Richmond’s Planning Commission voted Monday to adopt the city’s proposal, which has received mixed reviews from residents. The plan calls for the city to install $100,000 worth of plants in the traffic circle until a long-term proposal on the space’s reimagination is put forward.

Members of the Planning Commission voiced concerns about going against the city’s Urban Design Committee’s recommendation, with much of Monday’s discussion focusing on alternative options and getting more community input.

The city’s Urban Design Committee and Planning Commission each back the removal of the fences put around the area. But residents and community members who spoke during the Planning Commission’s meeting Monday were divided on when it should come down.

Some said that removing the barriers would lead people to start gathering in the area again before the flowers are planted, citing safety concerns in a busy traffic circle, while others said the community should be allowed to access the public space.

While Planning Commission members questioned whether the plan could be put on hold until there was more input from the community, the city’s Chief Administrative Officer Lincoln Saunders said a proper community engagement period would “be a multi-year process.”
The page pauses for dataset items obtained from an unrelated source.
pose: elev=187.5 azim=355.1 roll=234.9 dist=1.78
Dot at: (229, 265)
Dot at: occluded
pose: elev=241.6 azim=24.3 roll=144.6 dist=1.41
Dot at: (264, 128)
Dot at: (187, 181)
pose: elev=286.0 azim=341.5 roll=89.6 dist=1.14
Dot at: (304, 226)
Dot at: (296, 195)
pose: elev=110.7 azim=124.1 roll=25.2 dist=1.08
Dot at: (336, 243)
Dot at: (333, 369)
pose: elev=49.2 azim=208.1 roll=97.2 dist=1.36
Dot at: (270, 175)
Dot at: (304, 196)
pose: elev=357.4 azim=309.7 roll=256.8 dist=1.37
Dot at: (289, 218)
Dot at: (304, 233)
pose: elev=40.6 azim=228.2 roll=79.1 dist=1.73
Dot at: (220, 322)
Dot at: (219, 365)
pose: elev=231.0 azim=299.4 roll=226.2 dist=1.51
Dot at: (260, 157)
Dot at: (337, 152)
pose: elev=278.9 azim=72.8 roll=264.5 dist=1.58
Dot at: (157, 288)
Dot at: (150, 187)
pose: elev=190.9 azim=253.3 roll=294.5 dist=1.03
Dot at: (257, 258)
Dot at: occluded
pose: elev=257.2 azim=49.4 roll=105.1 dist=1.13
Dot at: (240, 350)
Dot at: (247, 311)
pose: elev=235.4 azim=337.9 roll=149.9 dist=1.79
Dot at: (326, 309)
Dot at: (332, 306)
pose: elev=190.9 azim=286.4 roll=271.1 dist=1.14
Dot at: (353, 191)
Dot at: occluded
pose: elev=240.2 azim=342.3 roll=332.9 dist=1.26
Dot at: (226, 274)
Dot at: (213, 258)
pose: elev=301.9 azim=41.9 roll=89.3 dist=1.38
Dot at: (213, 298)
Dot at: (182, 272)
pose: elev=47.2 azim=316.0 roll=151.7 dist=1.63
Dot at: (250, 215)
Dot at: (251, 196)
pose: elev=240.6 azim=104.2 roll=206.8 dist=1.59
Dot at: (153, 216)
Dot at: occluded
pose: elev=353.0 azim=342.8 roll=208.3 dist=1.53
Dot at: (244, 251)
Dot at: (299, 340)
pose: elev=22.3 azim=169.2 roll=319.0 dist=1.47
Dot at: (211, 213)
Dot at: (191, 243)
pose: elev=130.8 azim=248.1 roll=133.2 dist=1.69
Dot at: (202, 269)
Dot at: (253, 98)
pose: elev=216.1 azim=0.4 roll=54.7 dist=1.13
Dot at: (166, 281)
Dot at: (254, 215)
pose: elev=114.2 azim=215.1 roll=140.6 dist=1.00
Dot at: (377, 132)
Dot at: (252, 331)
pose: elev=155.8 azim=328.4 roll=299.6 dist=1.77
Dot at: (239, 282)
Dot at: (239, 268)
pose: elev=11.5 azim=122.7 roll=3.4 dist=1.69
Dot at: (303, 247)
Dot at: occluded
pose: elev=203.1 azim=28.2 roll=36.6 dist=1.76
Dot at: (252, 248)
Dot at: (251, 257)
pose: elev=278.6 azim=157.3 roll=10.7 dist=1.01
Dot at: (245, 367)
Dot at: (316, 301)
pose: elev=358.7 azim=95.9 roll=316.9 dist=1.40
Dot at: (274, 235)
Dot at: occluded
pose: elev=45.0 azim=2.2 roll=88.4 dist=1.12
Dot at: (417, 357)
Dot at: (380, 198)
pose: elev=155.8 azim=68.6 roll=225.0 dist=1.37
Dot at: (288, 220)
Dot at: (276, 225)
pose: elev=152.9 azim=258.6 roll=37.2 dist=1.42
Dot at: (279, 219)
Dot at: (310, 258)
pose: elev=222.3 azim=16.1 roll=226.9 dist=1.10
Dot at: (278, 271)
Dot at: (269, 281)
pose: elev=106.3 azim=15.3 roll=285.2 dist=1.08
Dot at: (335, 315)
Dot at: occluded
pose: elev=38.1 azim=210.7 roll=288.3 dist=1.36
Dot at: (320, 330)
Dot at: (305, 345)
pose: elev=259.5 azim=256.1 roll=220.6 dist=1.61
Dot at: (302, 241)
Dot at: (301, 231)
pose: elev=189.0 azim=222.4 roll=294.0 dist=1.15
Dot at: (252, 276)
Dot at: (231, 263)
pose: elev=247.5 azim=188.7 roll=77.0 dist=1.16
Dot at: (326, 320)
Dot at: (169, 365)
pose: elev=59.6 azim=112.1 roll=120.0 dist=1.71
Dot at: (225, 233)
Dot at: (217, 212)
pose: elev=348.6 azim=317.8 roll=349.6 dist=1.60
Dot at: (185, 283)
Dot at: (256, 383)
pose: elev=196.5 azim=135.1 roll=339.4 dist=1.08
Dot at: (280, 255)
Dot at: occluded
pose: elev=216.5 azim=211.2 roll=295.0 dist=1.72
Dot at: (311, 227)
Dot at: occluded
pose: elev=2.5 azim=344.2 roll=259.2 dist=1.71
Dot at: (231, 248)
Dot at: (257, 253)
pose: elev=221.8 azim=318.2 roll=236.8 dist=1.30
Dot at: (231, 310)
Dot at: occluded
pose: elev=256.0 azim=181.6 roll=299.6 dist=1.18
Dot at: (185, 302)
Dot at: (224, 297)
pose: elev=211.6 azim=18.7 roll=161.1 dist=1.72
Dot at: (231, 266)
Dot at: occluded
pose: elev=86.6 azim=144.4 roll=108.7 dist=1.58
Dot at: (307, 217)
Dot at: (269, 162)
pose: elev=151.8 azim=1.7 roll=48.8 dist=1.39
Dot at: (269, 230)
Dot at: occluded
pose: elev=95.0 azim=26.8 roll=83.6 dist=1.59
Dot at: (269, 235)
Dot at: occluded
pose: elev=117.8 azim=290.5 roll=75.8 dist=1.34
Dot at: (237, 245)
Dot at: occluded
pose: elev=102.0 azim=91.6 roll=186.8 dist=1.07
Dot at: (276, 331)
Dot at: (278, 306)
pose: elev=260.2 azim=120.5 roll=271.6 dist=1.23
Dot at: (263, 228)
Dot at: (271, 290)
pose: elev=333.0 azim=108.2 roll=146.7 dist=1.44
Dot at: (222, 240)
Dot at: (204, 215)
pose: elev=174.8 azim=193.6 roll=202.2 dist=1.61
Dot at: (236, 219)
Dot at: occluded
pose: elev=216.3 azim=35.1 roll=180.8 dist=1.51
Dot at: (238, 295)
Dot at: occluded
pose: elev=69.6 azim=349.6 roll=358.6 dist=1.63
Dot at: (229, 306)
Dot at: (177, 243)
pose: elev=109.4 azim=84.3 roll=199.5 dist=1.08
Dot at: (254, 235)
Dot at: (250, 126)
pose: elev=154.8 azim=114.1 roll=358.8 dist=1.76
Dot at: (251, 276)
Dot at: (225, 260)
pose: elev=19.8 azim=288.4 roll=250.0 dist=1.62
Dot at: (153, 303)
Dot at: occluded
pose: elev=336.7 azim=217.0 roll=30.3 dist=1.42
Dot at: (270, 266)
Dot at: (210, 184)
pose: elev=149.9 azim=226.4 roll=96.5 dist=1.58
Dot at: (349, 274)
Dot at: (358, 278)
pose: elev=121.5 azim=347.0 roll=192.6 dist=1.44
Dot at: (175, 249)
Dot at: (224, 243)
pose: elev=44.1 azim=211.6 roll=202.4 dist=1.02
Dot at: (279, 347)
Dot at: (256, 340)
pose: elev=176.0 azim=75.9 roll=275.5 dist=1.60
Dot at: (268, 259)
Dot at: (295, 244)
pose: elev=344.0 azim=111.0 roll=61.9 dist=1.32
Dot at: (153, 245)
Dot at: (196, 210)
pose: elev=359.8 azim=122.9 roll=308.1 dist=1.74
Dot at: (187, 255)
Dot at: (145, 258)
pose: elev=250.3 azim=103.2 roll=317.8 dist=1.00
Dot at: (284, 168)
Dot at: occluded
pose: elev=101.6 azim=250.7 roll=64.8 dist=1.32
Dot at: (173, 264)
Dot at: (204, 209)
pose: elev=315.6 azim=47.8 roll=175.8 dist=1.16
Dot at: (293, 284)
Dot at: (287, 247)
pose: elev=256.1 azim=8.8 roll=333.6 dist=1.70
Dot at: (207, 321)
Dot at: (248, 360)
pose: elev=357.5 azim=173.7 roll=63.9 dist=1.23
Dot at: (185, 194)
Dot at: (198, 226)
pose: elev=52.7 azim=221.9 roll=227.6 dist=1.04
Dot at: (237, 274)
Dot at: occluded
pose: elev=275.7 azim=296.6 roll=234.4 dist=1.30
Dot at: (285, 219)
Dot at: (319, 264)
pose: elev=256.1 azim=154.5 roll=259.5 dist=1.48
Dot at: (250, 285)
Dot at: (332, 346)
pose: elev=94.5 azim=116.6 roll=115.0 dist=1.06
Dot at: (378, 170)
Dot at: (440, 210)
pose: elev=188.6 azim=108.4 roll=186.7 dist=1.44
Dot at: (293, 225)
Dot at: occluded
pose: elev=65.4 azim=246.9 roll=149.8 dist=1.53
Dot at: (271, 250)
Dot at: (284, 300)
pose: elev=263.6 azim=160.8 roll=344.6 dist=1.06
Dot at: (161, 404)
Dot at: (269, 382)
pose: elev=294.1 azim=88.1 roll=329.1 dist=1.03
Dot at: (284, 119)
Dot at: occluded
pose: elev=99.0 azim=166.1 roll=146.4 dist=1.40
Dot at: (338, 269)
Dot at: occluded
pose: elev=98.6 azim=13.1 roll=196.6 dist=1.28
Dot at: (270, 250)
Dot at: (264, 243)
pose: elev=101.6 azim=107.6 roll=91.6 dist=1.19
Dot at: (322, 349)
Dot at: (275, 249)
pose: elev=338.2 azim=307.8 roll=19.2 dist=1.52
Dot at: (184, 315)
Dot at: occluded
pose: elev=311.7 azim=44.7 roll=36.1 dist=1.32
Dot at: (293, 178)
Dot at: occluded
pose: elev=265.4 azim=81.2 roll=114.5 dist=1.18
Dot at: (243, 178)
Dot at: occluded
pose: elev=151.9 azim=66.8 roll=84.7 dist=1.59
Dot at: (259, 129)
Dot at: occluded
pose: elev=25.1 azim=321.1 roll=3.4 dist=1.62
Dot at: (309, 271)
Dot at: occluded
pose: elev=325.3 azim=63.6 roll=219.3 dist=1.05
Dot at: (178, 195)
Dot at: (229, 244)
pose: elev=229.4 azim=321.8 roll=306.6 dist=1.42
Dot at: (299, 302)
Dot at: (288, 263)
The space around the former Robert E. Lee monument became a focal point for protester demonstrations over police brutality and racism in the wake of the police killing of George Floyd. The former Lee statue’s pedestal was tagged with messages honoring those killed by law enforcement, anti-police graffiti, profanity and more.

Speeches were made in front of the monument and memorials to those killed by police, including Marcus-David Peters, were placed in the traffic circle. The public space around the statue was informally renamed as “Marcus-David Peters Circle” by protesters who gathered in the area during civil unrest in 2020.

After it was hit with graffiti, the Lee monument was named the most influential work of protest art since World War II by the New York Times Style Magazine and made the cover of National Geographic.